Implementation of a consumer price index deflator deduction (CPIDD) would bring the areas of the Tax Code relating to capital gains on sale or exchange of various classes of property closer into line with the economic realities of our society.

The capital gains deduction was repealed at the time the tax rates were reduced under the Tax Reform Act of 1986. This closed a perceived (and sometimes actual) loophole viewed by the public as benefitting mostly the wealthier classes in our society. A review of the Tax Code, however, shows that Congress left most other capital gain provisions, such as carryovers, deduction limitations, separation of capital transactions for reporting processes, long-term vs. short-term, etc., intact in the tax structure. The government was "trying out" the repeal of the capital gains deduction while leaving most of the related mechanics of the calculations intact so that they could later reinstitute the deduction in some form or another.

Observation: Many members o Congress are on record indicating that the allowance of some form capital gain deduction actually increases tax revenues because taxpayers are more likely to make sales or exchanges of capital assets when they are not overburdened with related income taxes. This increased propensity to make such sales or exchanges would also serve the economy well by allowing a free flowing allocation of capital resources to areas of the economy where the capital assets are most needed. Due to past high-level inflation in our economy, older taxpayers are being discriminated against due to the creation of phantom taxable gains on properties that were purchased many years ago. This is a form of "taxflation", a tax term coined toward the end of the most recent period of high inflation.

Problem.-The problem can best be illustrated by example. Two twin brothers named "Happy" and "Sad" owned identical 20-year-old houses. They both sold their houses for $45,000 in June of 1988 shortly after a new mini-mall was completed in the neighborhood. Sad bought his house 20 years ago for $20,000. Happy bought his house in May of 1988 for $40,000. Inflation during the 20-year period equalled a total of 100%. One hundred percent inflation would mean that, economically, both brothers paid $40,000 each for their houses in today's current inflation adjusted dollars. Thus it follows that, economically, each of the twin brothers made a $5,000 real profit on the sale of his house. Each brother made a good salary and was in the 28% tax bracket. Happy didn't mind paying tax on the $ 5,000 quick profit he made and left his accountant's office smiling as he wrote out his check to the IRS for $1,400 ( $5,000 x 28% ) on his profit, leaving himself with a $3,600 ($5,000 - $1,400) profit after taxes. Sad knew he made the same economic profit on his house as his brother, but when he left his accountant's office there was no smile on his face, as he made out his check to the IRS in the amount of $7,000 ([$45,000 - $20,000] x 28%), turning his $5,000 economic profit into a loss of $2,000 ( $5,000 $7,000) after taxes.
********************
◆ **EXPLORE THE MATERIAL**
(a) According to the capital gains passage, which law repealed the capital gains deduction?
(b) Please reproduce, word for word, the part of the capital gains passage that opens with the words containing "Implementation of a" and closes with "of our society.".

◆ **DATA SHOWN**
********************
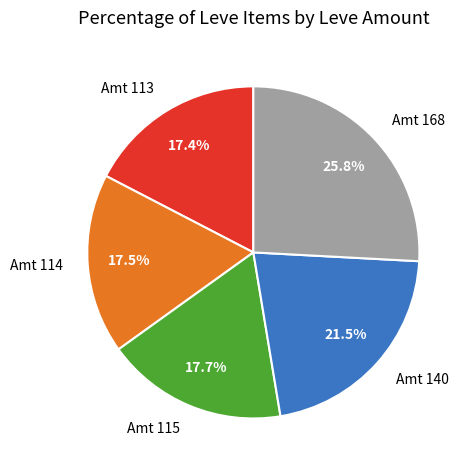

Between Amt 168 and Amt 114, which is larger?

Amt 168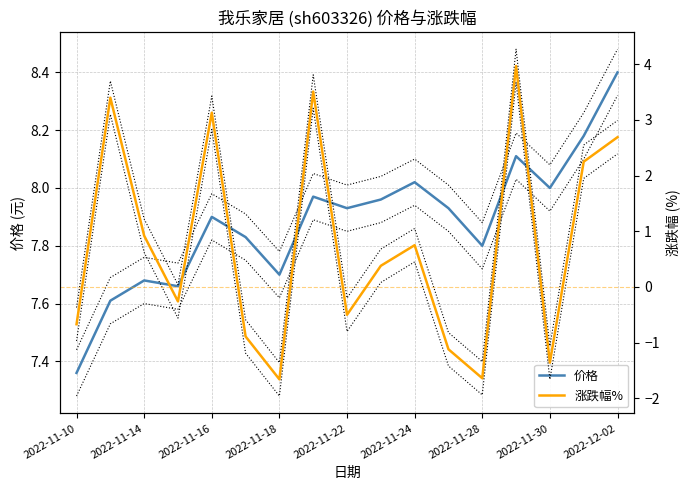

Which category has the highest value in the 价格 series?

2022-12-02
********************
◆ **RESPONSES IN ORDER**
(a) The Tax Reform Act of 1986.

(b)
Implementation of a consumer price index deflator deduction (CPIDD) would bring the areas of the Tax Code relating to capital gains on sale or exchange of various classes of property closer into line with the economic realities of our society.